Anspruch 1 nach Hilfsantrag unterscheidet sich vom Anspruch 1 gemäß Hauptantrag durch die Einfügung wonach die jeweilige Bewegungsrichtung des Schwingers „mit Hilfe eines die jeweilige Position des Schwingers aufnehmenden Wegaufnehmers ermittelt wird“ (in Merkmal M4).

Das Ermitteln der Bewegungsrichtung des Schwingers mit Hilfe eines Wegaufnehmers ist jedoch weder in den ursprünglich eingereichten Anmeldungsunterlagen noch in der Patentschrift offenbart. Ein Wegaufnehmer ist zwar im Zusammenhang mit der Vorrichtung beschrieben (vgl. Abs. [0010] der Patentschrift) jedoch lediglich insoweit, als damit die Position des Schwingrahmens 4 gemessen wird (vgl. Abs. [0026] der Patentschrift i. V. m. Fig. 1).

Im Übrigen wird auf die Ausführungen zum Hauptantrag verwiesen.
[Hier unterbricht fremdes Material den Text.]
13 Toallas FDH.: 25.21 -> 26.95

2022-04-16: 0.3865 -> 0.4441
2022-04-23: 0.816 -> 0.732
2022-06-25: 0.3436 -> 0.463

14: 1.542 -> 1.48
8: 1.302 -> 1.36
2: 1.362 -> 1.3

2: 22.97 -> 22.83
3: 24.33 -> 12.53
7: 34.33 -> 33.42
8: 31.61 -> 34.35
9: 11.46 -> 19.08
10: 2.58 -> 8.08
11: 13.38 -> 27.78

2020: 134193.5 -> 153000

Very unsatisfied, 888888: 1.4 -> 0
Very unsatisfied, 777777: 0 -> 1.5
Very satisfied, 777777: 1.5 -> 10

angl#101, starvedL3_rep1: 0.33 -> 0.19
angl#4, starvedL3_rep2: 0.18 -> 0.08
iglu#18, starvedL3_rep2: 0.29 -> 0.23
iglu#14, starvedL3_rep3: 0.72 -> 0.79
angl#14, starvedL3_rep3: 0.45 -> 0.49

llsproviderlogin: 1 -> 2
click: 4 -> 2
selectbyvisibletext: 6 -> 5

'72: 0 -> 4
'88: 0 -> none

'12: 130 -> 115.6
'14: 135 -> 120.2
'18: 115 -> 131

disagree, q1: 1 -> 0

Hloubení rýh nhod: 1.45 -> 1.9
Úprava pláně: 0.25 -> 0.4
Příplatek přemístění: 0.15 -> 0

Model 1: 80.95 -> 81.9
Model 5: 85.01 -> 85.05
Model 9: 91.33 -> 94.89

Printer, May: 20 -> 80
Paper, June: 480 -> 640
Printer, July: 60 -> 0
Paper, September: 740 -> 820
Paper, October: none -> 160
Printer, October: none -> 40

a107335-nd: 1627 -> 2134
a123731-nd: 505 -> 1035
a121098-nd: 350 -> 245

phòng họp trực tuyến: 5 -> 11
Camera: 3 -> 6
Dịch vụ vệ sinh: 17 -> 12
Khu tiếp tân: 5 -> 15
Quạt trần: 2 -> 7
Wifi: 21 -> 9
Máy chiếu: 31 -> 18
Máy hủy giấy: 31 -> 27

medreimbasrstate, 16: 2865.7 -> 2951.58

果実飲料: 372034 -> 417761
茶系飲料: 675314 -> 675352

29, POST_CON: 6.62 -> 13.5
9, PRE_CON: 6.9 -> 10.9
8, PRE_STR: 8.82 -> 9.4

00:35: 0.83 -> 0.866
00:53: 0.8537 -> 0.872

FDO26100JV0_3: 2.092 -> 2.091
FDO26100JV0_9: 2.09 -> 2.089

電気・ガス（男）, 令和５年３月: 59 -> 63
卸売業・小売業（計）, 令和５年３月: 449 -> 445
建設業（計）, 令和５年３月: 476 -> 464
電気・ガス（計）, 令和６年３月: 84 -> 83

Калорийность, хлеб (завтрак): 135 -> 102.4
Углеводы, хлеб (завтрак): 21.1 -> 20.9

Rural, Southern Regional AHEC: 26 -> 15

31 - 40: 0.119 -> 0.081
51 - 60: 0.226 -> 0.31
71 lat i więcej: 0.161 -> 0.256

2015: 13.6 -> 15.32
Zu den weiteren Ansprüchen nach Haupt- und Hilfsantrag Die Unteransprüche 2 sowie 4 bis 9 nach dem jeweiligen Antrag, in denen ein eigenständiger erfinderischer Gehalt nicht erkennbar ist, was auch nicht geltend gemacht worden ist, teilen in der Antragsgesamtheit das Rechtsschicksal der Ansprüche 1 und 3.

III.

Rechtsmittelbelehrung Dieser Beschluss kann mit der Rechtsbeschwerde nur dann angefochten werden, wenn einer der in § 100 Absatz 3 PatG aufgeführten Mängel des Verfahrens gerügt wird. Die Rechtsbeschwerde ist innerhalb eines Monats nach Zustellung dieses Beschlusses beim Bundesgerichtshof, Herrenstraße 45 a, 76133 Karlsruhe, durch einen beim Bundesgerichtshof zugelassenen Rechtsanwalt als Bevollmächtigten schriftlich einzulegen.